Inclusive Education in Practice:

In an increasing number of early childhood programs around the country, teachers, children and parents are discovering the benefits of educating young children with and without special needs side-by-side in inclusive classrooms, like those at TLC. The opportunity to learn along side peers of different developmental abilities offers unique benefits for all participating children.

All children come to situations where they may struggle. Children in inclusive classrooms realize this is a natural part of learning. Children asking for help is expected and encouraged. Teachers model to students how to approach and meet challenges. Children embrace difficulties with a problem-solving approach. They are taught to pay attention to their own needs and learning styles. Over time, children with and without disabilities come to recognize their differences and see them as part of what makes each of them unique, and part of what makes the world a special, diverse place.

What if My Child Doesn't Have a Special Need?

Research shows that the benefits of inclusive classrooms impact children of all abilities; the benefits of inclusion reach beyond academics to the whole child. This is particularly important for young children, who learn best when they feel safe, secure, and at home in their classrooms.

Children of any ability in inclusive classrooms:

Dr. Phil Strain of the University of Colorado, Denver, on the research findings supporting the importance of inclusive classrooms for children with special needs, autism, and typical abilities (no identified special need).

  • demonstrate increased self-esteem;

  • show greater development in critical thinking;

  • acquire new skills and knowledge independently;

  • create warm and caring friendships;

  • demonstrate increased acceptance and appreciation of diversity;

  • develop better communication and social skills; and

  • demonstrate leadership abilities.

Sometimes, concerns are raised about the advisability of creating inclusive environments:

  • Will inclusive classrooms hinder the academic success of children without special needs?

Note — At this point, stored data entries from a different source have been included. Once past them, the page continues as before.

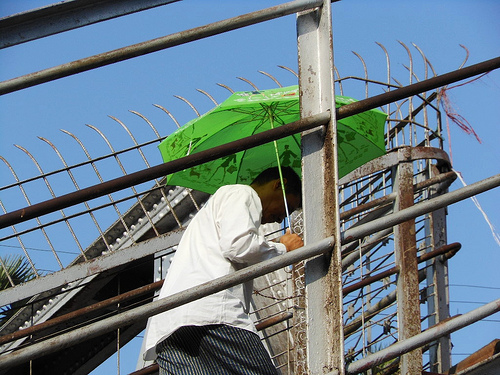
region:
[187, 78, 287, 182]
The umbrella is green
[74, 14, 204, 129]
The sky is blue and clear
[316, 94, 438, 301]
The poles are metal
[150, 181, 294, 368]
The man is wearing a white shirt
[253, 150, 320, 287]
The man is holding an umbrella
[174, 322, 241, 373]
The man's pants are striped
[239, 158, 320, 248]
The man has dark hair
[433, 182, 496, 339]
Power lines are visible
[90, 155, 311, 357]
The man is walking up stairs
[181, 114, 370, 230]
The umbrella has characters on it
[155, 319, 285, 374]
Black and white striped pants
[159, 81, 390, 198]
A man with a green umbrella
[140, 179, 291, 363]
A man with a white coat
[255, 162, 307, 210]
A man with short black hair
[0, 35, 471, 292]
A row of metal spikes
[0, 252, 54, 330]
Leaves of palm trees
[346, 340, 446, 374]
Leaves of palm trees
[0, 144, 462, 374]
A rusted metal railing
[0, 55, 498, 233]
A rusty metal pole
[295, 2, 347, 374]
A vertical rusty bar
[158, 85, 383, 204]
Green canopy of an umbrella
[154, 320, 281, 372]
Striped pants on a man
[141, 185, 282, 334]
White shirt on a man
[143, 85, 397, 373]
A man with a green umbrella ascends stairs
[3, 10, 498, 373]
Diagonal pole railings parallel to each other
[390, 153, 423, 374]
A metal post holding metal poles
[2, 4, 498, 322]
A blue sky with no clouds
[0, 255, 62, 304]
Leaves of a palm tree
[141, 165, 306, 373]
A man in a white shirt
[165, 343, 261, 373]
Striped pattern on a man's clothes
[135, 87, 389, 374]
man walking up stairs with an umbrella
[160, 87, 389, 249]
a green umbrella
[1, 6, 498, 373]
metal railings to the man's right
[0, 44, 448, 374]
large metal fence with spiked top on man's left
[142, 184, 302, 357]
the man's long sleeved shirt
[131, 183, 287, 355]
the shirt is white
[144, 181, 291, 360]
the shirt is untucked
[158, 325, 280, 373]
the man's black and gray striped bottoms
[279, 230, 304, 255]
a right hand holding the umbrella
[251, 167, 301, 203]
short black hair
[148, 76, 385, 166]
green umbrella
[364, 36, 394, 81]
white clouds in blue sky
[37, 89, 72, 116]
white clouds in blue sky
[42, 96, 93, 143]
white clouds in blue sky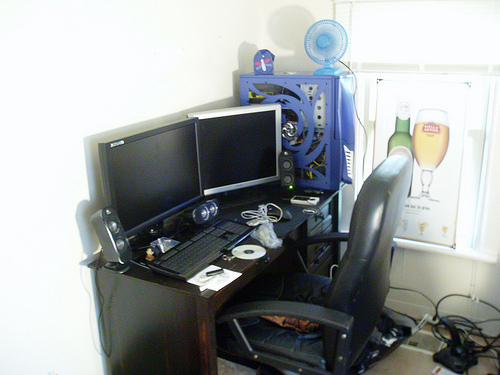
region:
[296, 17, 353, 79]
small blue desk fan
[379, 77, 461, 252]
Stella Artois beef poster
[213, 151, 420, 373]
black desk chair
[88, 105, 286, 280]
computer with two monitors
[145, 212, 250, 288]
black computer keyboard on desk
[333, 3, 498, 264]
window with white curtains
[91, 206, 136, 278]
small black computer speaker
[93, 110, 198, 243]
black desktop computer monitor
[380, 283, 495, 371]
extension cords on ground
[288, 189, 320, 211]
white cellphone on desk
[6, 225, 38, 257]
white paint on wall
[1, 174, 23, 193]
white paint on wall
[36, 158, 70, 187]
white paint on wall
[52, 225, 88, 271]
white paint on wall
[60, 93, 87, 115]
white paint on wall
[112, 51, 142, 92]
white paint on wall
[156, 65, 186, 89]
white paint on wall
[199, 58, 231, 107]
white paint on wall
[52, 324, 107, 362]
white paint on wall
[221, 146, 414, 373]
a black desk chair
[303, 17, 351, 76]
a small blue fan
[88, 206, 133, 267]
a speaker next to a monitor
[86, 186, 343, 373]
a dark brown wood desk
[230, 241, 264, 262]
a disc on a desk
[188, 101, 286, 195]
a white monitor on a desk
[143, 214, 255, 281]
a black keyboard on a desk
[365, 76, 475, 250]
a picture in a window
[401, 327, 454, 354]
a vent on the floor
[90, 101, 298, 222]
double monitor setup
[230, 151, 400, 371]
black office chair with arms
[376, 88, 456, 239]
stella artois beer poster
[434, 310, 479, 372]
black video game controller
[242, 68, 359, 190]
purple desktop computer case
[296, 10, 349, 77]
small blue fan on top of computer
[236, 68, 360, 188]
fancy pattern purple computer case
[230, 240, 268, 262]
optical disc sitting on desk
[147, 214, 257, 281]
black keyboard with number pad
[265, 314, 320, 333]
something orange on the chair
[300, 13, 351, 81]
a small blue fan by the window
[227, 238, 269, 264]
a cd laying on the desk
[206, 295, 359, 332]
the arm of a black chair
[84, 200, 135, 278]
a small computer speaker on the desk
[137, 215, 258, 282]
a keyboard to the computer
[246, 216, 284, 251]
a rolled up piece of plastic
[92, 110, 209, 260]
a screen to the computer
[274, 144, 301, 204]
a small black computer speaker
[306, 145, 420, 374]
the back to a computer chair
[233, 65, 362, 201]
a big blue computer tower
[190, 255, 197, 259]
A key on a keyboard.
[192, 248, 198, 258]
A key on a keyboard.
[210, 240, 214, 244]
A key on a keyboard.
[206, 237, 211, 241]
A key on a keyboard.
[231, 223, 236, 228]
A key on a keyboard.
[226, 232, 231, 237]
A key on a keyboard.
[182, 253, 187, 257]
A key on a keyboard.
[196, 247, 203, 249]
A key on a keyboard.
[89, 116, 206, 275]
dark silver speaker next to black monitor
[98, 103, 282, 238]
black monitor next to white monitor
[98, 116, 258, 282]
black monitor behind black keyboard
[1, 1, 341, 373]
white painted wall behind dark wooden desk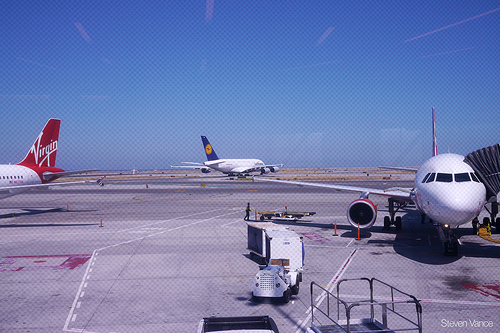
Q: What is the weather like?
A: It is clear.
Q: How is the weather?
A: It is clear.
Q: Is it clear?
A: Yes, it is clear.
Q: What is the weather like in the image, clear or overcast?
A: It is clear.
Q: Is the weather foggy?
A: No, it is clear.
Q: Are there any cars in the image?
A: No, there are no cars.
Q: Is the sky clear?
A: Yes, the sky is clear.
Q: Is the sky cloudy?
A: No, the sky is clear.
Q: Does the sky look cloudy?
A: No, the sky is clear.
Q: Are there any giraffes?
A: No, there are no giraffes.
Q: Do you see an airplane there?
A: Yes, there is an airplane.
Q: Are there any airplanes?
A: Yes, there is an airplane.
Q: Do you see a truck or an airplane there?
A: Yes, there is an airplane.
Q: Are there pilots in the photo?
A: No, there are no pilots.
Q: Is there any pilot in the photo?
A: No, there are no pilots.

  • How will an inclusive environment meet the needs of children with disabilities?

  • Will children without special needs lose out on teacher time?

Parents of children enrolled in inclusive programs will find that creative modifications help all children's learning. According to the director of one NAEYC-accredited early childhood education center, "Inclusion has helped us better focus on meeting the needs of every child in our program."

Pediatric Therapy in the Classroom:

TLC speech, occupation, and physical therapists work with their special needs children in the classroom alongside teachers, teaching aides, and children with typical and accelerated abilities. This inclusive classroom therapy benefits all children.

Therapists in the classroom come to know every child, regardless of whether or not a child is a pediatric therapy client, and can help teachers and teaching aides with teachable moments, safety supervision, and positive behavior development for all children. Special needs children who receive pediatric therapy in the classroom remain fully engaged with their peers and teacher throughout the day, and see their therapy as part of the regular learning experience. This inclusive model is part of best-practices for all children, and benefits both typical and special-needs children alike.